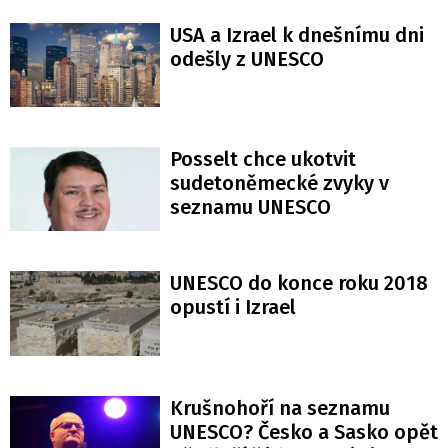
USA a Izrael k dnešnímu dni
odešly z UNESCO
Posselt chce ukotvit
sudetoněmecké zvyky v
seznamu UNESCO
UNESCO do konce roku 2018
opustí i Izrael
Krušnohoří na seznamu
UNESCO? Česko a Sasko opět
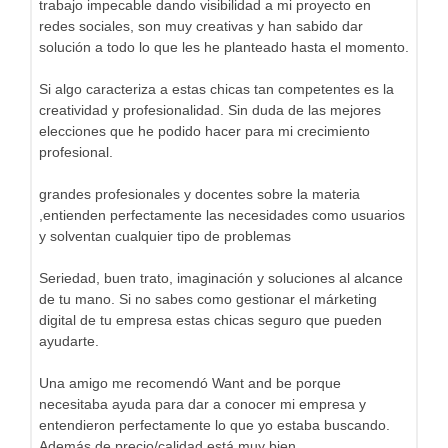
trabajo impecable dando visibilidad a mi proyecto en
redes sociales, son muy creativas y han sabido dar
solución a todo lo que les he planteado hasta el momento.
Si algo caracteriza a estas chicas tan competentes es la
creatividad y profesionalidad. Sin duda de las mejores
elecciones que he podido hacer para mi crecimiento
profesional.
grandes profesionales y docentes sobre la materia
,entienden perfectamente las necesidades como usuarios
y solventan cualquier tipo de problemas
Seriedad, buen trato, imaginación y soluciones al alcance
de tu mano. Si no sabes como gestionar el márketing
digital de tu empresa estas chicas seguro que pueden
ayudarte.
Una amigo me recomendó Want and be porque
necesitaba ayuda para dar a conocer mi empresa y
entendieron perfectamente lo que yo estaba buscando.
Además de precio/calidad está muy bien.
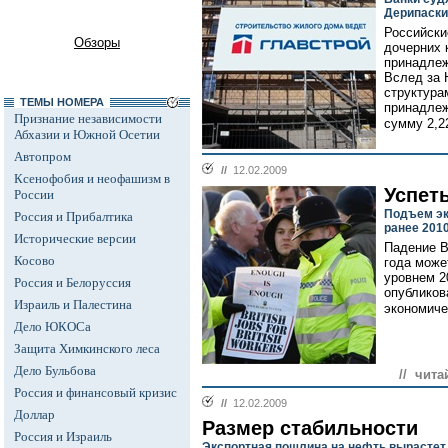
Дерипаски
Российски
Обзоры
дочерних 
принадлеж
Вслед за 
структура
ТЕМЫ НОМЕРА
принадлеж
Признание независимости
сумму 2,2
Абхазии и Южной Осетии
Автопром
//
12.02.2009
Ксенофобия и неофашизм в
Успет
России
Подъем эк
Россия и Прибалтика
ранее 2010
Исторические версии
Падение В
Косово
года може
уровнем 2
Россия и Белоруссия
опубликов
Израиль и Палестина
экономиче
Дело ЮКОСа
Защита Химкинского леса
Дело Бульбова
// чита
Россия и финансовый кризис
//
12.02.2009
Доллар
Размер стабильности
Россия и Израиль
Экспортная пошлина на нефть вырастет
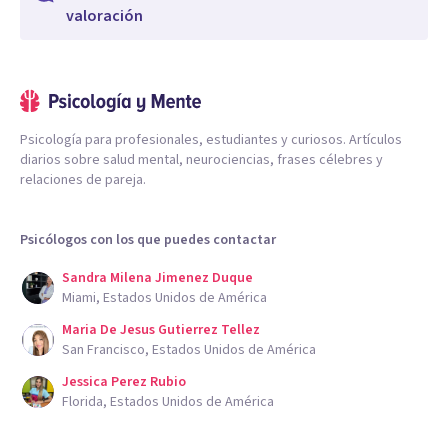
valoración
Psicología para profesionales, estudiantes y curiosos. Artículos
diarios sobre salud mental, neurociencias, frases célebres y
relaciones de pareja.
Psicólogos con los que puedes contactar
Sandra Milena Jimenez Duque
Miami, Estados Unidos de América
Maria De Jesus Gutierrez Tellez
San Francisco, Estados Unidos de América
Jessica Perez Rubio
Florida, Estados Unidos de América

--------

_Problem details_.
In the material above, one part opens with the line containing "Krušnohoří na seznamu" and closes with the line containing "profesional.". Write out that part exactly and skip its pictures.

_Answer space_.
Krušnohoří na seznamu
UNESCO? Česko a Sasko opět
trabajo impecable dando visibilidad a mi proyecto en
redes sociales, son muy creativas y han sabido dar
solución a todo lo que les he planteado hasta el momento.
Si algo caracteriza a estas chicas tan competentes es la
creatividad y profesionalidad. Sin duda de las mejores
elecciones que he podido hacer para mi crecimiento
profesional.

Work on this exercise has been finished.